Pépite annoncée, chef d’œuvre à l'arrivée. La force du jeu est de parvenir à faire émerger derrière la loufoquerie hilarante du personnage (j'étais régulièrement plié en deux de rire devant certaines répliques proposées) des enjeux réellement tristes, dans la pure tradition du film Noir et de ses détectives brisés. La qualité d'écriture est proprement hallucinante, avec la construction d'un univers d'une complexité imperceptible au 1er abord et qui se révèle au gré des fils de conversation qui semblent parfois inépuisables : que ce soit les théories racialistes d'un suprémaciste, la conceptualisation psychique en sinusoïdale d'un teufeur, les constructions politiques à longue échéance du Moralintern, les stratégies de lutte syndicale, les effets de l'Intangible et son impact sur la structure du monde, son histoire et sa géopolitique, toute l'oeuvre de Cuno, voire simplement les beuglements "Hardcore à fond les ballons" de Egghead pour se reposer un peu (parmi tant d'autres).
Et sans parler de ces grands moments de conflits intérieurs entre vos instances affectives et cognitives sur la bonne attitude à avoir. Respect pour la cohérence de toutes ces thématiques nickellement entremêlées avec une enquête tout aussi captivante, d'autant que l'humour est très bien dosé et que le choix d'une ambiance culturelle d'inspiration créole est fort agréable pour un joueur français.
En résulte une véritable empathie pour les personnages si vivants qui constituent cet univers, que ce soit votre flic disco qui se reconstruit à l'aune de votre manière de jouer tout en dévoilant pudiquement ses fêlures, ou bien évidemment son partenaire, Kim Kitsuragi, qui supporte avec tant de bienveillance les frasques les plus débiles (genre les canulars téléphoniques aléatoires) que je me surprenais à faire certains choix pour ne pas le décevoir. Et j'étais véritablement malheureux de terminer le jeu, ce qui signifiait les quitter, tous, signe de la réussite de cette connexion affective.

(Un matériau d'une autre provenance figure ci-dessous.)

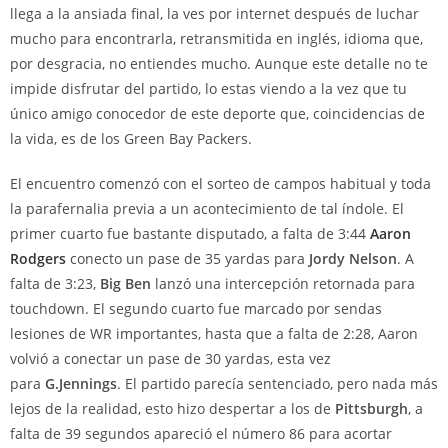
llega a la ansiada final, la ves por internet después de luchar
mucho para encontrarla, retransmitida en inglés, idioma que,
por desgracia, no entiendes mucho. Aunque este detalle no te
impide disfrutar del partido, lo estas viendo a la vez que tu
único amigo conocedor de este deporte que, coincidencias de
la vida, es de los Green Bay Packers.
El encuentro comenzó con el sorteo de campos habitual y toda
la parafernalia previa a un acontecimiento de tal índole. El
primer cuarto fue bastante disputado, a falta de 3:44
Aaron
Rodgers
conecto un pase de 35 yardas para
Jordy Nelson
. A
falta de 3:23,
Big Ben
lanzó una intercepción retornada para
touchdown. El segundo cuarto fue marcado por sendas
lesiones de WR importantes, hasta que a falta de 2:28, Aaron
volvió a conectar un pase de 30 yardas, esta vez
para
G.Jennings
. El partido parecía sentenciado, pero nada más
lejos de la realidad, esto hizo despertar a los de
Pittsburgh
, a
falta de 39 segundos apareció el número 86 para acortar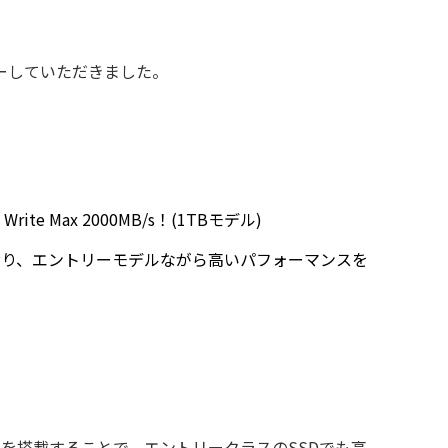
ューしていただきました。
rite Max 2000MB/s！(1TBモデル)
モリ搭載しており、エントリーモデルながら高いパフォーマンスを
ュメモリを搭載することで、エントリークラスのSSDでも高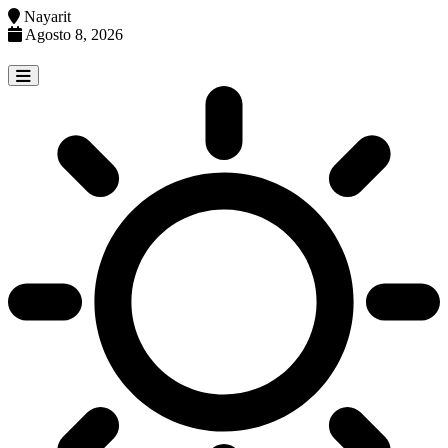
Nayarit
Agosto 8, 2026
Skip
to
content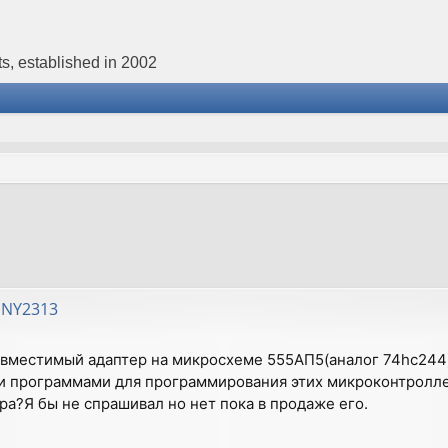
s, established in 2002
INY2313
овместимый адаптер на микросхеме 555АП5(аналог 74hc244)
 программами для программирования этих микроконтроллер
а?Я бы не спрашивал но нет пока в продаже его.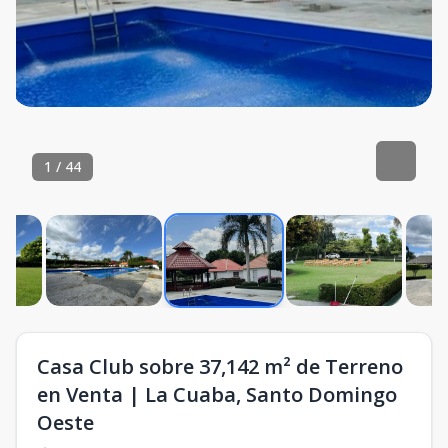
1
/
44
Casa Club sobre 37,142 m² de Terreno
en Venta | La Cuaba, Santo Domingo
Oeste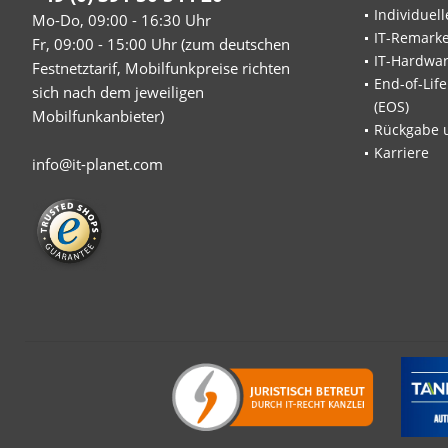
Individuel
Mo-Do, 09:00 - 16:30 Uhr
IT-Remarke
Fr, 09:00 - 15:00 Uhr (zum deutschen
IT-Hardwa
Festnetztarif, Mobilfunkpreise richten
End-of-Lif
sich nach dem jeweiligen
(EOS)
Mobilfunkanbieter)
Rückgabe 
Karriere
info@it-planet.com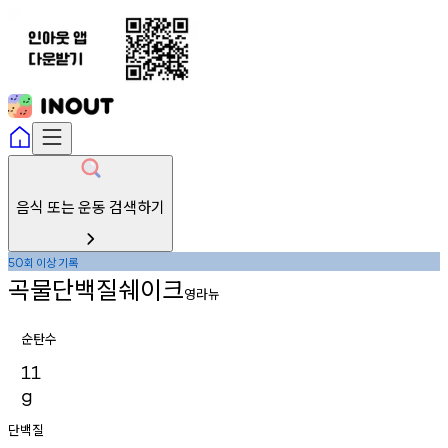
음식 또는 운동 검색하기
회
이상
기록
50
곡물단백질쉐이크
영라뉴
순탄수
11
g
단백질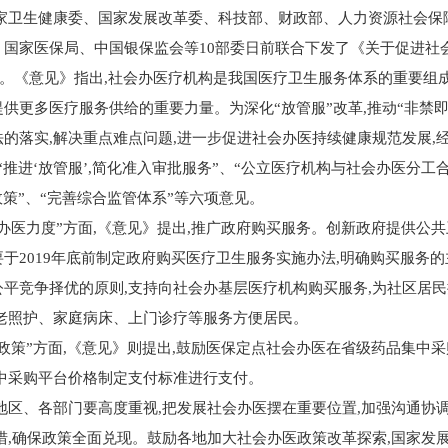
国家卫生健康委、国家发展改革委、科技部、财政部、人力资源社会保
、国家医保局、中国银保监会等10部委日前联合下发了《关于促进社
)。《意见》指出,社会办医疗机构是我国医疗卫生服务体系的重要组
供更多医疗服务供给的重要力量。为深化“放管服”改革,推动“非禁
的落实,解决重点难点问题,进一步促进社会办医持续健康规范发展,经
“推进‘放管服’,简化准入审批服务”、“公立医疗机构与社会办医分工
政策”、“完善综合监管体系”等六项意见。
办医力度”方面,《意见》提出,推广政府购买服务。创新政府提供公共
于2019年底前制定政府购买医疗卫生服务实施办法,明确购买服务
平竞争择优的原则,支持向社会办基层医疗机构购买服务,为社区居
老照护、家庭病床、上门诊疗等服务方便居民。
政策”方面,《意见》则提出,鼓励医保定点社会办医在省级药品集中采
中采购平台价格制定支付标准进行支付。
地区、各部门要高度重视,把发展社会办医摆在重要位置,加强沟通协调
措,确保政策全面兑现。鼓励各地加大社会办医政策改革探索,国家发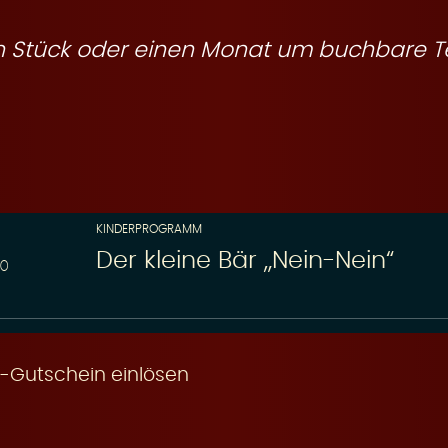
ein Stück oder einen Monat um buchbare T
KINDERPROGRAMM
Der kleine Bär „Nein-Nein“
30
-Gutschein einlösen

Attention toutefois : nonobstant ses qualités indéniables, Disco Elysium ne pourra pas plaire à tous. C'est un jeu majoritairement textuel et très verbeux, avec une dimension point and click plus en retrait, et qui malgré une chouette direction artistique, un superbe doublage et quelques séquences épiques, prendra véritablement vie dans votre tête plutôt que sur l'écran. Mais c'est le prix d'une expérience inoubliable.